Wir haben erst vor der Eröffnung der Messe mit Herrn Berchtold darüber diskutiert, ob ich sagen soll, dass die IKT-Branche mit 87Milliarden Euro Bruttowertschöpfung im Jahr 2004 den Maschinen- und Automobilbau überholt hat. Ich habe gesagt: Ich sage das einfach mal. Und ich sage das nicht -das würde ich mich in Hannover niemals trauen- im Gegensatz zur Automobilindustrie, sondern ich sage das, weil erstens die Automobilindustrie ihre Innovationen in Deutschland im Wesentlichen aus dieser Branche schöpft.

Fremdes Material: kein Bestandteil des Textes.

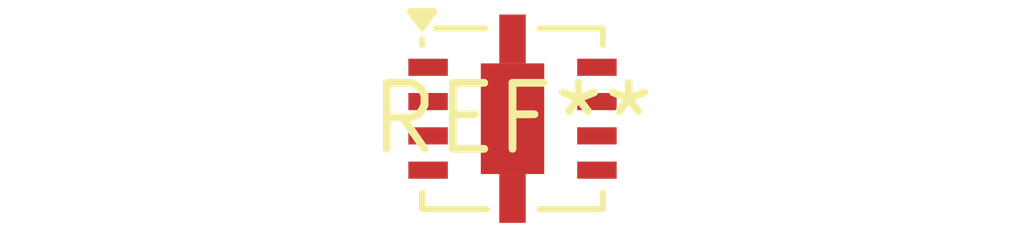
<source format=kicad_pcb>
(kicad_pcb (version 20240108) (generator pcbnew)

  (general
    (thickness 1.6)
  )

  (paper "A4")
  (layers
    (0 "F.Cu" signal)
    (31 "B.Cu" signal)
    (32 "B.Adhes" user "B.Adhesive")
    (33 "F.Adhes" user "F.Adhesive")
    (34 "B.Paste" user)
    (35 "F.Paste" user)
    (36 "B.SilkS" user "B.Silkscreen")
    (37 "F.SilkS" user "F.Silkscreen")
    (38 "B.Mask" user)
    (39 "F.Mask" user)
    (40 "Dwgs.User" user "User.Drawings")
    (41 "Cmts.User" user "User.Comments")
    (42 "Eco1.User" user "User.Eco1")
    (43 "Eco2.User" user "User.Eco2")
    (44 "Edge.Cuts" user)
    (45 "Margin" user)
    (46 "B.CrtYd" user "B.Courtyard")
    (47 "F.CrtYd" user "F.Courtyard")
    (48 "B.Fab" user)
    (49 "F.Fab" user)
    (50 "User.1" user)
    (51 "User.2" user)
    (52 "User.3" user)
    (53 "User.4" user)
    (54 "User.5" user)
    (55 "User.6" user)
    (56 "User.7" user)
    (57 "User.8" user)
    (58 "User.9" user)
  )

  (setup
    (pad_to_mask_clearance 0)
    (pcbplotparams
      (layerselection 0x00010fc_ffffffff)
      (plot_on_all_layers_selection 0x0000000_00000000)
      (disableapertmacros false)
      (usegerberextensions false)
      (usegerberattributes false)
      (usegerberadvancedattributes false)
      (creategerberjobfile false)
      (dashed_line_dash_ratio 12.000000)
      (dashed_line_gap_ratio 3.000000)
      (svgprecision 4)
      (plotframeref false)
      (viasonmask false)
      (mode 1)
      (useauxorigin false)
      (hpglpennumber 1)
      (hpglpenspeed 20)
      (hpglpendiameter 15.000000)
      (dxfpolygonmode false)
      (dxfimperialunits false)
      (dxfusepcbnewfont false)
      (psnegative false)
      (psa4output false)
      (plotreference false)
      (plotvalue false)
      (plotinvisibletext false)
      (sketchpadsonfab false)
      (subtractmaskfromsilk false)
      (outputformat 1)
      (mirror false)
      (drillshape 1)
      (scaleselection 1)
      (outputdirectory "")
    )
  )

  (net 0 "")

  (footprint "Mini-Circuits_DL805" (layer "F.Cu") (at 0 0))

)

</source>
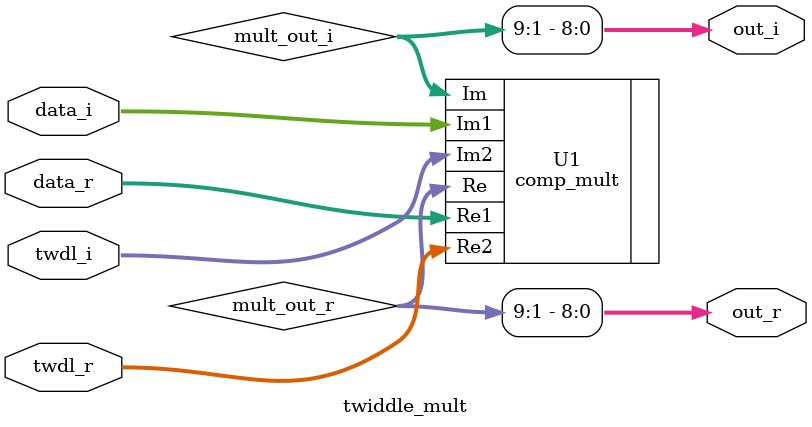
<source format=v>


// The result of translation follows.  Its copyright status should be
// considered unchanged from the original VHDL.

//Twiddle multiplier 
//7/17/02  
//Uses a both inputs same width complex multiplier 
//Won't sign extend output, but will truncate it down 
//(mult_width + twiddle_width >= output_width) 
// 
//Twiddle factors are limited to -1 < twdl < 1. 
//(twiddle factor can't be 0b1000000000) 
// no timescale needed

module twiddle_mult(
input wire [mult_width - 1:0] data_r,
input wire [mult_width - 1:0] data_i,
input wire [twiddle_width - 1:0] twdl_r,
input wire [twiddle_width - 1:0] twdl_i,
output reg [output_width - 1:0] out_r,
output reg [output_width - 1:0] out_i
);

parameter [31:0] mult_width=7;
parameter [31:0] twiddle_width=3;
parameter [31:0] output_width=9;



wire [twiddle_width + mult_width:0] mult_out_r;
wire [twiddle_width + mult_width:0] mult_out_i;

  comp_mult #(
      .inst_width1(mult_width),
    .inst_width2(twiddle_width))
  U1(
      .Re1(data_r),
    .Im1(data_i),
    .Re2(twdl_r),
    .Im2(twdl_i),
    .Re(mult_out_r),
    .Im(mult_out_i));

  always @(mult_out_r or mult_out_i) begin
    out_r <= mult_out_r[(twiddle_width + mult_width - 1):(twiddle_width + mult_width - output_width)];
    out_i <= mult_out_i[(twiddle_width + mult_width - 1):(twiddle_width + mult_width - output_width)];
  end


endmodule

</source>
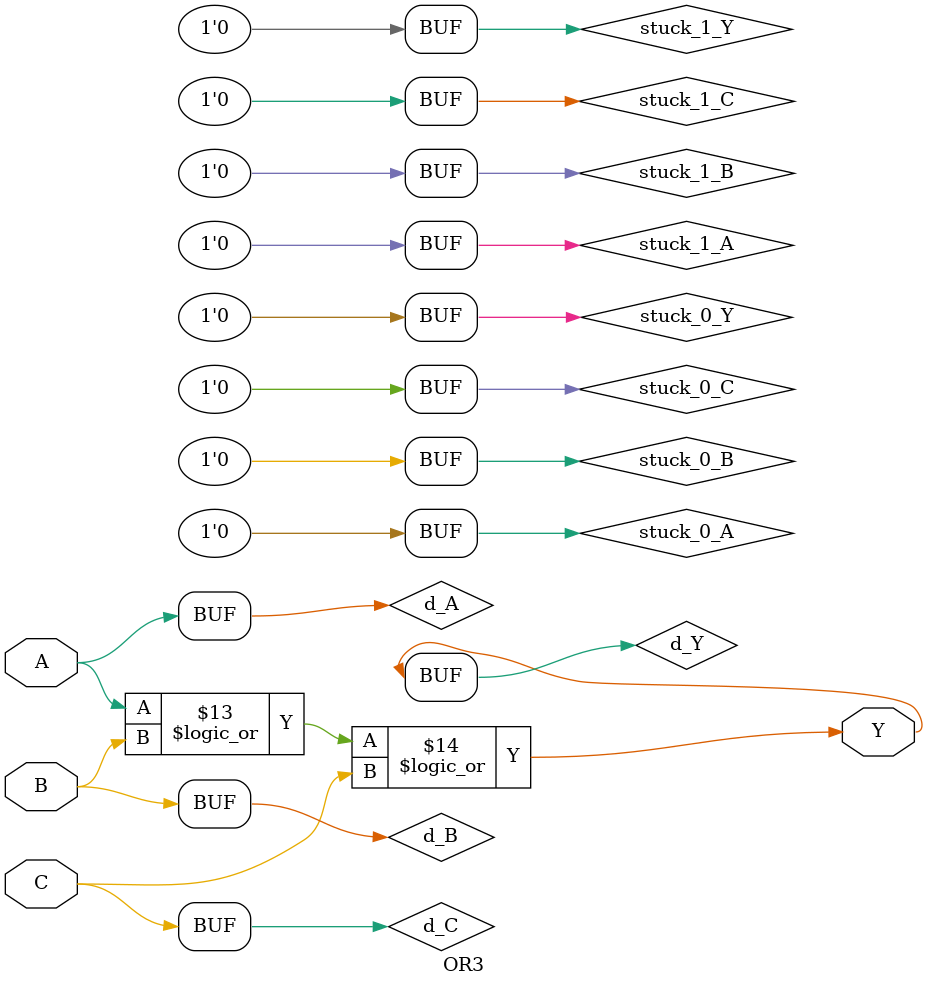
<source format=v>
module OR3 (input A, output Y, input C, input B);
`ifdef REGISTER
initial begin
   $display("register  %m.stuck_0_A input");
   $display("register  %m.stuck_1_A input");
   $display("register  %m.stuck_0_Y output");
   $display("register  %m.stuck_1_Y output");
   $display("register  %m.stuck_0_C input");
   $display("register  %m.stuck_1_C input");
   $display("register  %m.stuck_0_B input");
   $display("register  %m.stuck_1_B input");
end
`endif
reg stuck_0_A; initial stuck_0_A=0;
reg stuck_1_A; initial stuck_1_A=0;
wire d_A = stuck_1_A ? 1 : stuck_0_A ? 0 : A;
reg stuck_0_Y; initial stuck_0_Y=0;
reg stuck_1_Y; initial stuck_1_Y=0;
wire d_Y;
assign Y = stuck_1_Y ? 1 : stuck_0_Y ? 0 : d_Y;
reg stuck_0_C; initial stuck_0_C=0;
reg stuck_1_C; initial stuck_1_C=0;
wire d_C = stuck_1_C ? 1 : stuck_0_C ? 0 : C;
reg stuck_0_B; initial stuck_0_B=0;
reg stuck_1_B; initial stuck_1_B=0;
wire d_B = stuck_1_B ? 1 : stuck_0_B ? 0 : B;
assign d_Y = d_A || d_B || d_C;
endmodule

</source>
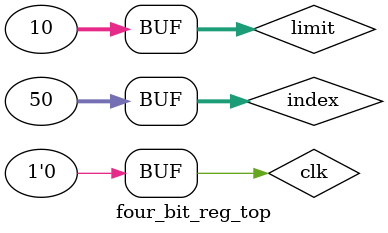
<source format=v>
`timescale 1ms/1ps // For realtime simulation

module four_bit_reg_top();

	reg [3:0] in_d;
	reg in_enable;
	reg in_reset;
	reg clk;
	wire [3:0] q;
	integer index;
	integer limit = 10;
	reg [5:0] data;

	// Drive clock
	initial begin
		clk = 1'b0;
		#10000
		for ( index = 0 ; index < 50 ; index = index + 1 ) begin
			#100000 clk = ~clk;
		end
	end
	
	// New data and display new data
	always @ ( negedge clk ) begin
		data = ($urandom%38);
		in_reset = data[5];
		in_enable = data[4];
		in_d = data[3:0];
		#1 $display("Next values | Reset: %d", in_reset, " | Enable: %d", in_enable, " | D: %d", in_d);
	end

	// Show data after clock pulse
	always @ ( posedge clk ) begin
		#1 $display("Clock pulse | Q: %d", q);
	end
	
	// The student's design
	four_bit_reg four_bit_reg(.q(q), .d(in_d), .enable(in_enable), .clk(clk), .reset(in_reset));

endmodule

</source>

Ich sage das zweitens, weil es zeigt, wie sich die Dinge in Deutschland verschieben, wissend, dass unsere Automobilindustrie auf dem Weltmarkt eine führende Position einnimmt und gleichzeitig wissend, dass wir bei der IKT-Technologie noch sehr viel zulegen müssen.

Ich bin deshalb der Meinung - und ich werde das auch mit der Europäischen Kommission in Bezug auf die deutsche Präsidentschaft intensiv diskutieren; deswegen freue ich mich, Frau Kommissarin Reding, dass Sie heute Abend hier sind- , Europa sollte sich überlegen, ob es nicht noch einmal einen gemeinsamen Anlauf gibt, einen gemeinsamen Anlauf, Schwerpunkte zu setzen. Wir haben in anderen Bereichen gezeigt, dass wir es schaffen können, Weltchampions zu werden. Ich sage allerdings auch, wir müssen in Europa lernen, dass, wenn wir von Europa profitieren wollen, wir nicht europäische Richtlinien erarbeiten dürfen, um anschließend national zu handeln, sondern wir müssen uns auch zu europäischen Champions bekennen. Alles andere wird in die Irre führen, meine Damen und Herren.

Vor Ihnen liegen jetzt sieben spannende, lange und hoffentlich erfolgreiche Messetage. Ich freue mich, mir morgen bei einem Rundgang einen kleinen Einblick in die Vielfalt der neuen Technologien geben lassen zu können. Ich habe ein bisschen Sorge, so vieles nicht zu verstehen, ein bisschen Hoffnung, an manches noch anschließen zu können. Aber allein mit SMS kann man heute auch nicht mehr überleben. Auch das muss ich lernen.

Manchmal bekommt man Angst, alt zu werden, wenn man sieht, wie schnell sich die Dinge verändern. Aber die Neugierde auf das, was neu ist, auf das, was Sie präsentieren werden, lässt vielleicht meine Befürchtungen morgen schwinden und ich werde dann voller Freude zurückfahren können. Auf jeden Fall bin ich ganz gewiss, dass Sie hier in Hannover gern gesehene Gäste sind, dass Sie sich wohlfühlen werden. Wir freuen uns, dass Sie alle aus Deutschland und aus vielen anderen Ländern zu uns gekommen sind.

20 Jahre CeBIT - eine Erfolgsstory. So soll es bleiben. Herzlichen Dank, dass ich sie heute eröffnen darf. Die CeBIT ist hiermit eröffnet. Das ist für Sie, glaube ich, das wichtigste Signal des heutigen Abends.